La corruption, qu’elle soit d’ordre politique, économique… est un fléau mondial qui s’intensifie. Elle touche tous les pays. Selon le rapport de Transparency International, la Tunisie se classe à la 79ème place. Un classement bien supérieur à 2010, où elle se situait au 59e rang sur 177 pays. Pour dresser le bilan de la corruption, le président de l’Instance nationale de la lutte contre la corruption ( INCC ), Samir Annabi, nous livre son point de vue. Interview…
leconomistemaghrebin.com : La corruption a-t-elle baissé ou augmenté après la révolution?
La corruption a certainement augmenté tout juste après le 14 janvier, parce que les structures de l’Etat se sont affaiblies d’un côté. Et d’un autre, les personnes corrompues ont tiré profit de cette situation. La petite corruption a bel et bien augmenté. La grande corruption a diminué, non pas pour une raison d’un travail de lutte contre la corruption qui a été fait en ce sens, mais pour une toute autre raison, parce que les grands marchés des travaux publics ou d’acquisition ont diminué après la révolution.
Samir Annabi : Qu’entendez-vous dire par la petite corruption?
Ce qu’on appelle par là le « Bakchiche », le petit pot-de-vin qui est servi à l’agent, au fonctionnaire, que le citoyen moyen paie malgré lui. Mais contrairement à ce qu’on prétend, je ne connais pas un citoyen qui est disposé à verser de l’argent de bon cœur. S’il le fait, c’est qu’il se sent obligé pour que son dossier soit traité le plus rapidement, pour avoir un petit privilège, ou encore pour écarter les contrôleurs de travaux de son chemin.
Qu’en est-il aujourd’hui de l’état des lieux de la corruption?
L’état des lieux de la corruption remonte d’une façon sulfureuse, et ceci nous l’avons soulevé à l’occasion de la Journée internationale de la lutte contre la corruption. Prenons l’exemple du budget : on trouve que les moyens mis à la disposition de l’Instance nationale de la lutte contre la corruption sont ouvertement ridicules. Or le budget de l’instance s’élève à 390 mille dinars, dont 220 mille dinars serviront à payer le loyer du siège, ce n’est même pas le quart du budget d’une association de la société civile qui travaille dans le domaine de la lutte contre la corruption.
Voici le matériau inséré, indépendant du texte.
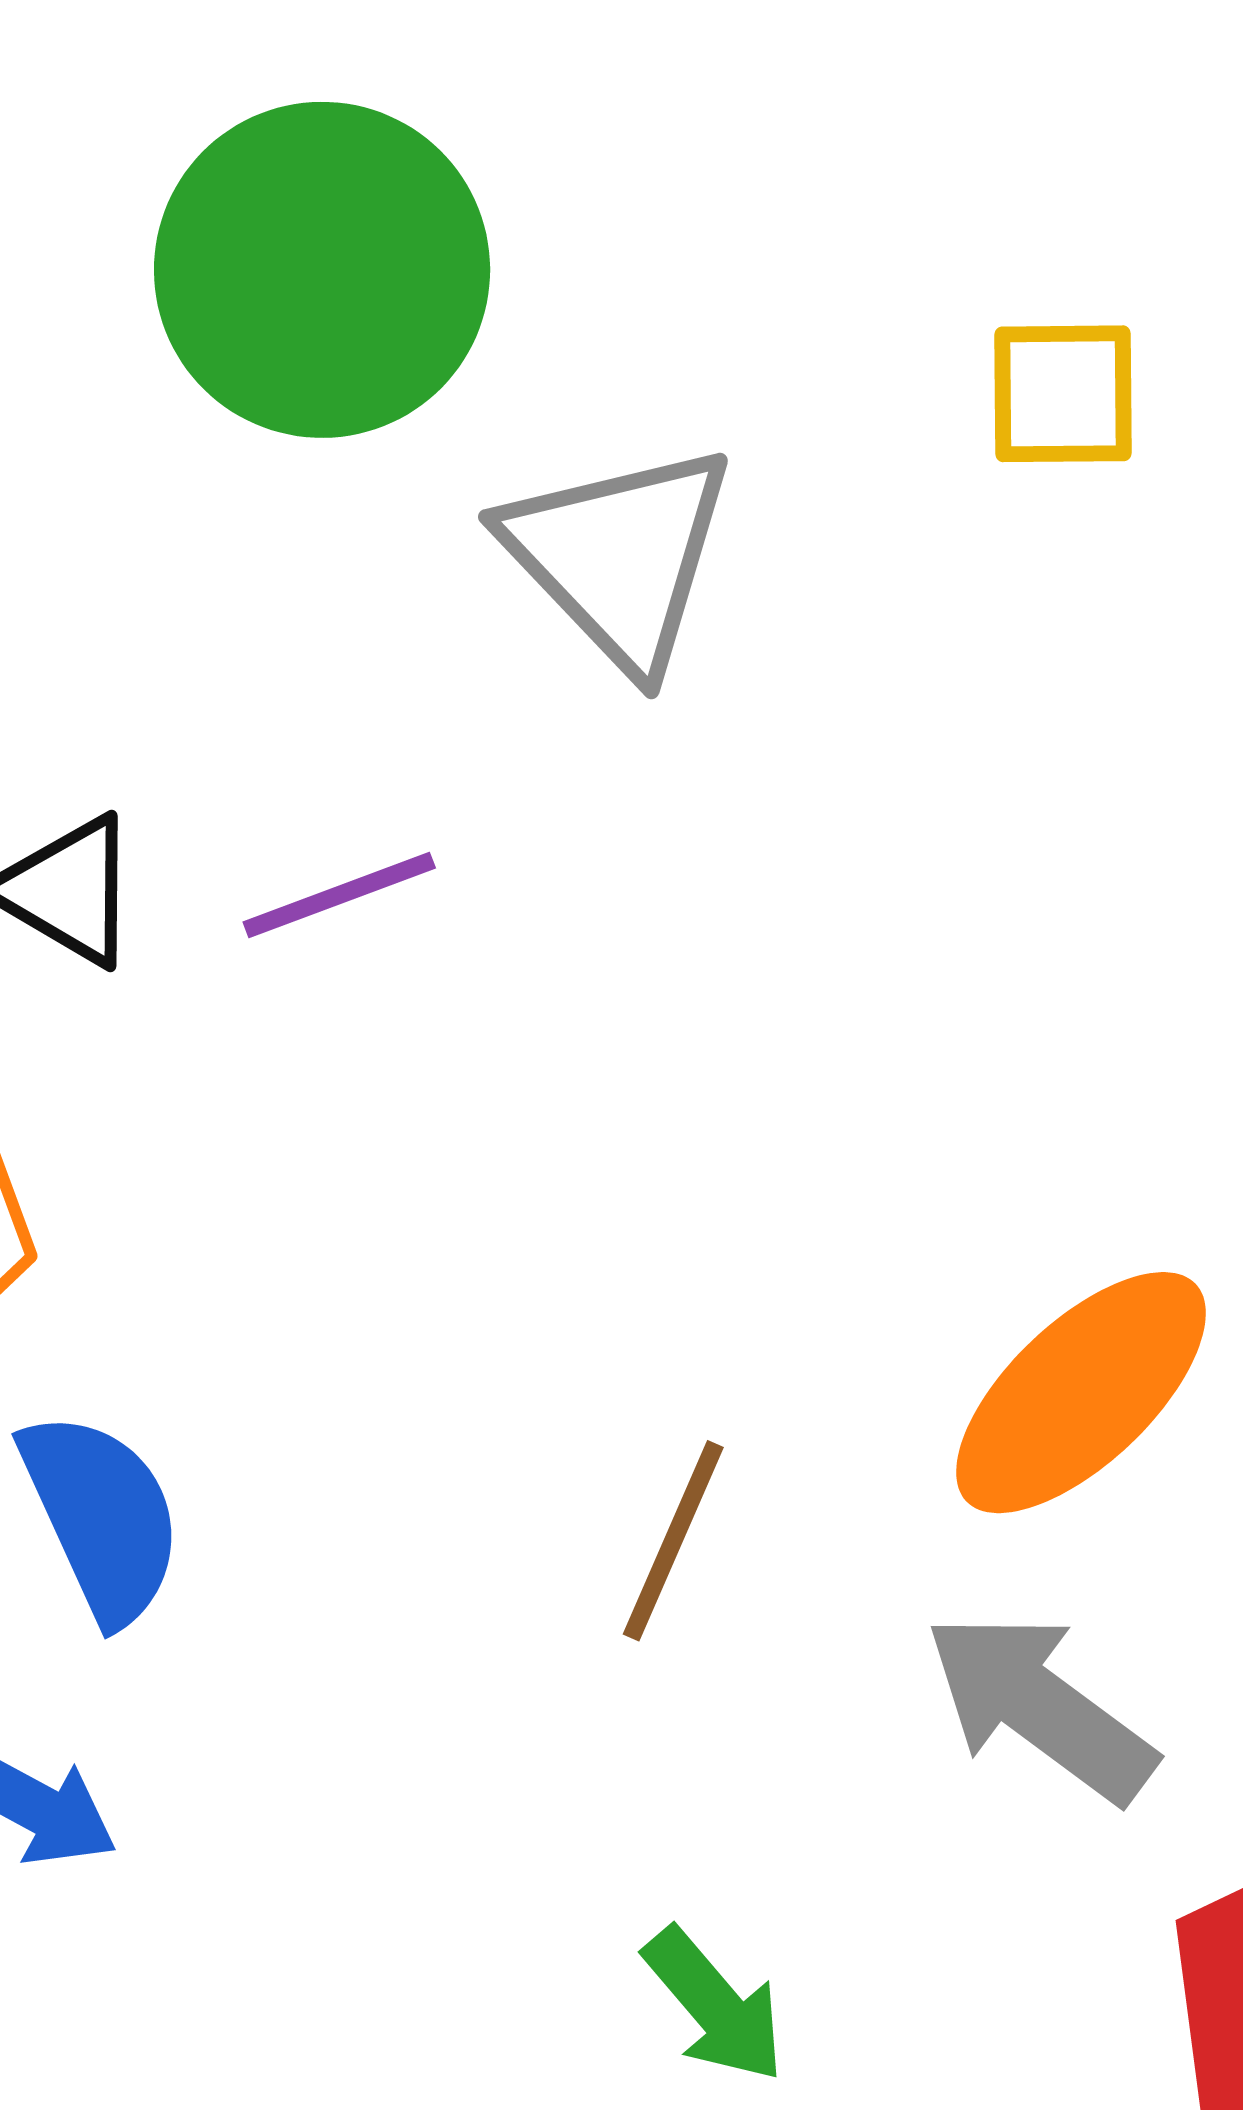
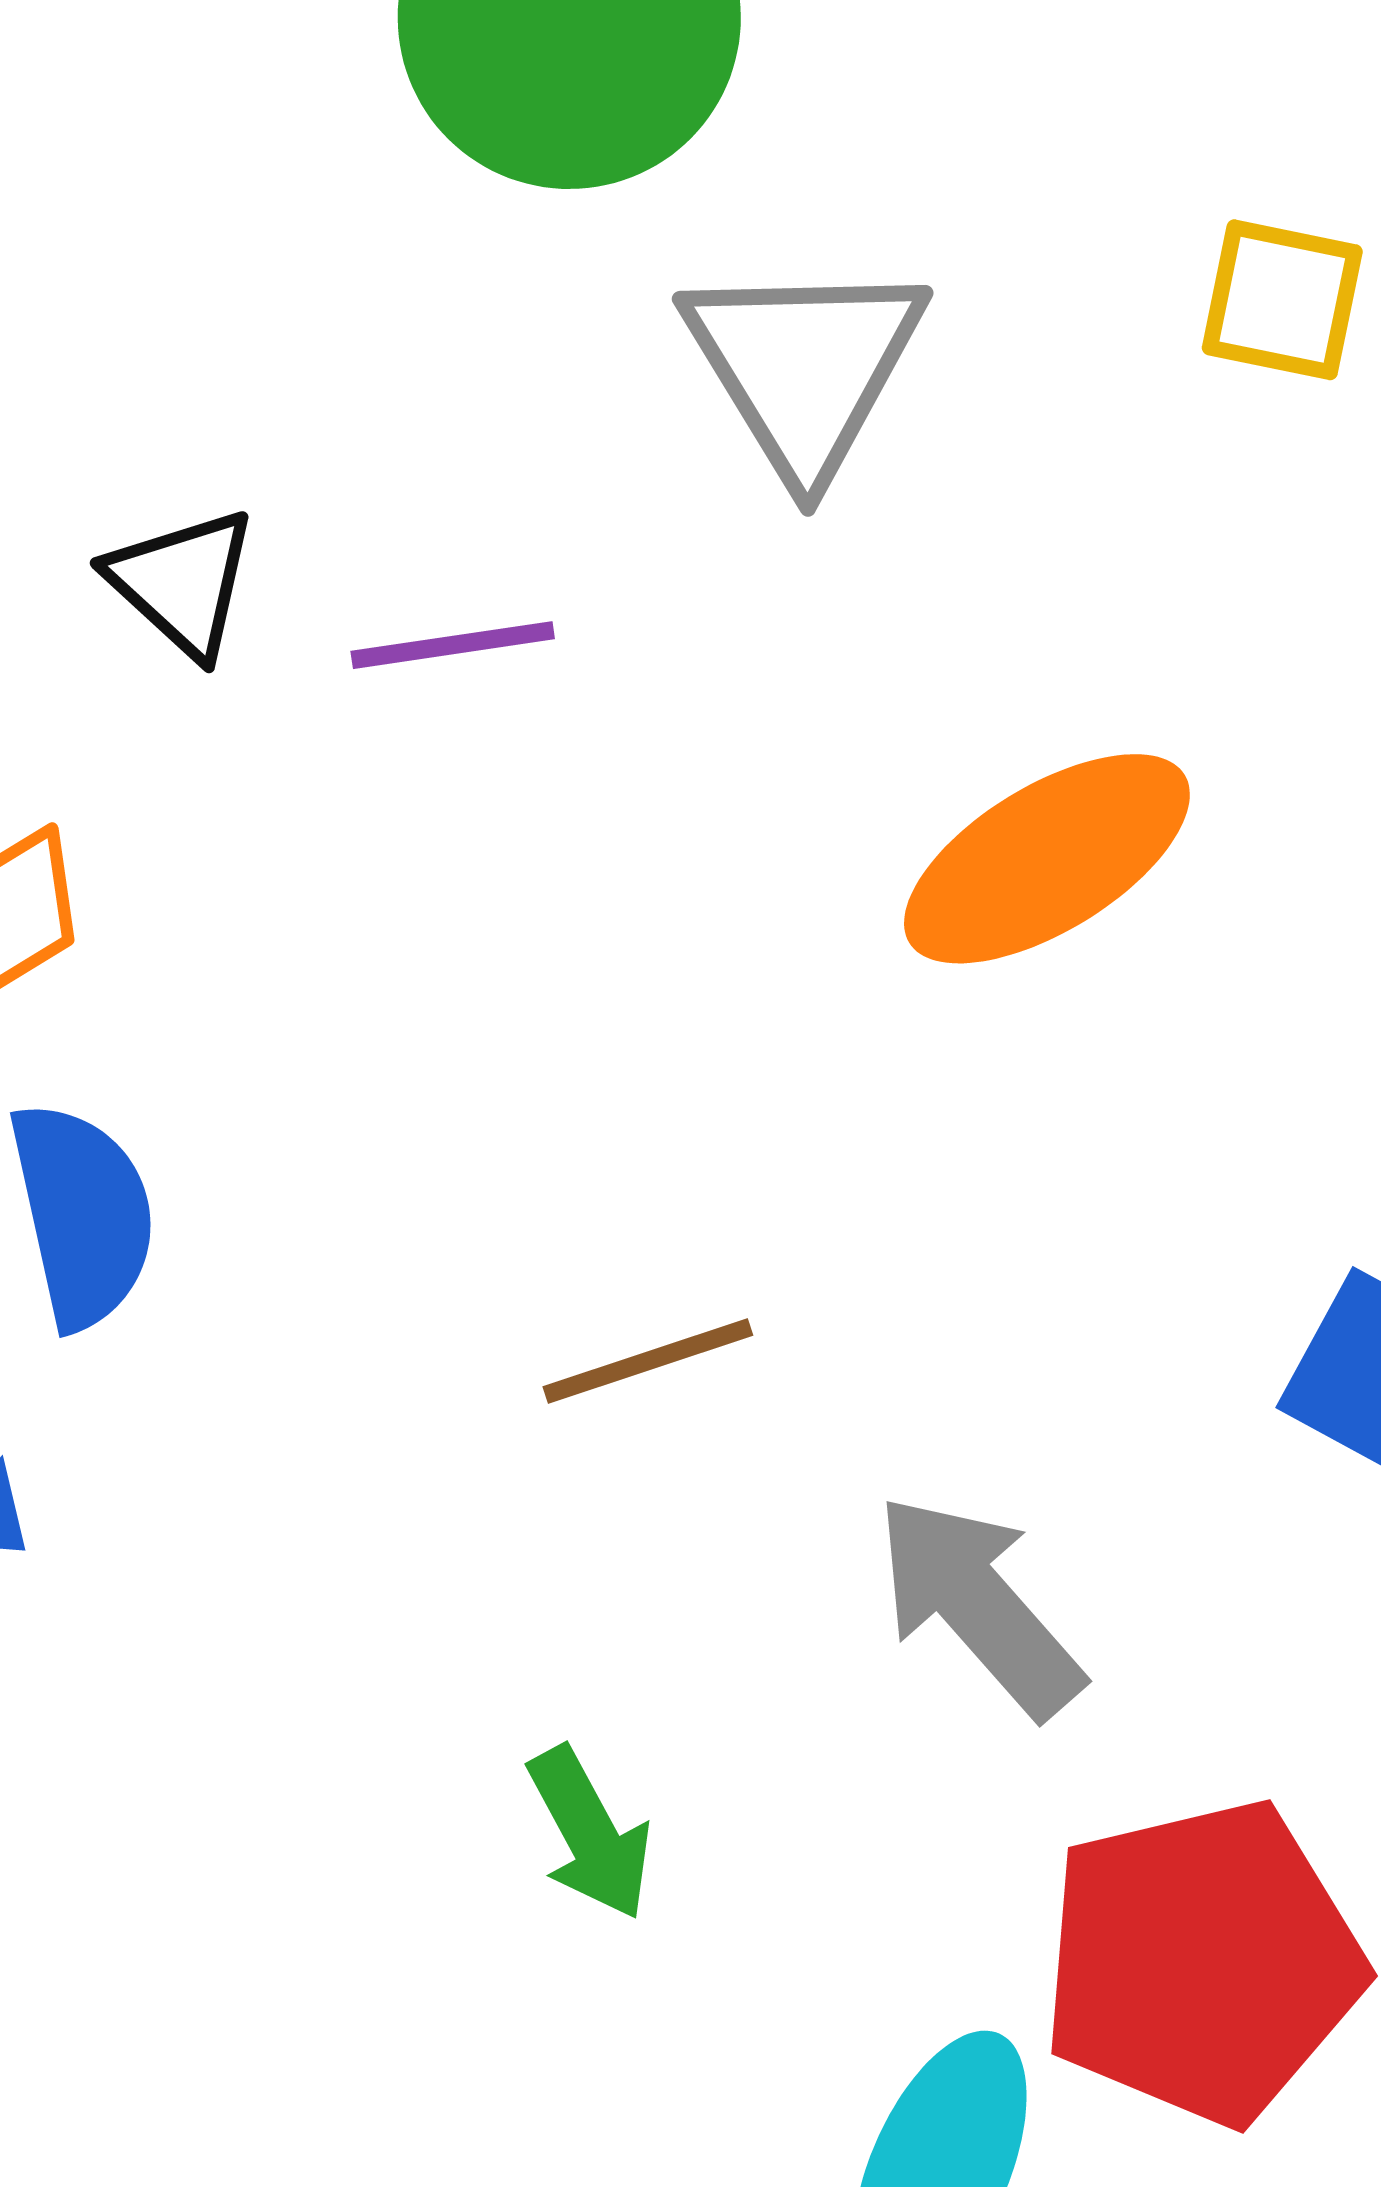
orange ellipse: (1081, 1393) -> (1047, 859), moved
brown line: (673, 1541) -> (648, 1361), turned 36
On vous demande de démolir une montagne, alors qu’on vous donne un petit marteau, même pas un marteau ordinaire. Ceci dénote du peu d’importance que le pouvoir public accorde à cette fonction. Il y a beaucoup de personnes qui sont impliquées dans ce circuit de la corruption et qui se trouvent aujourd’hui influents.
Et l’argent politique dans tout ça?
Cela fait partie de la corruption sans aucun doute. La corruption se trouve au niveau de financement des partis politiques et surtout lors des campagnes électorales. La Cour des comptes a déjà établi un rapport dont on ignore encore ce qu’il adviendra et qui sont les personnes impliquées. Est ce que les candidats ont réellement remboursé l’argent qui leur a été prêté ? Ce sont des questions qui demeurent sans réponse. On est vraiment très loin des standards internationaux dans le domaine pour combattre ce fléau. On a déjà préparé une stratégie nationale déposée à l’Assemblée nationale constituante, mais malheureusement, depuis avril 2014, ce projet n’a pas vu le jour.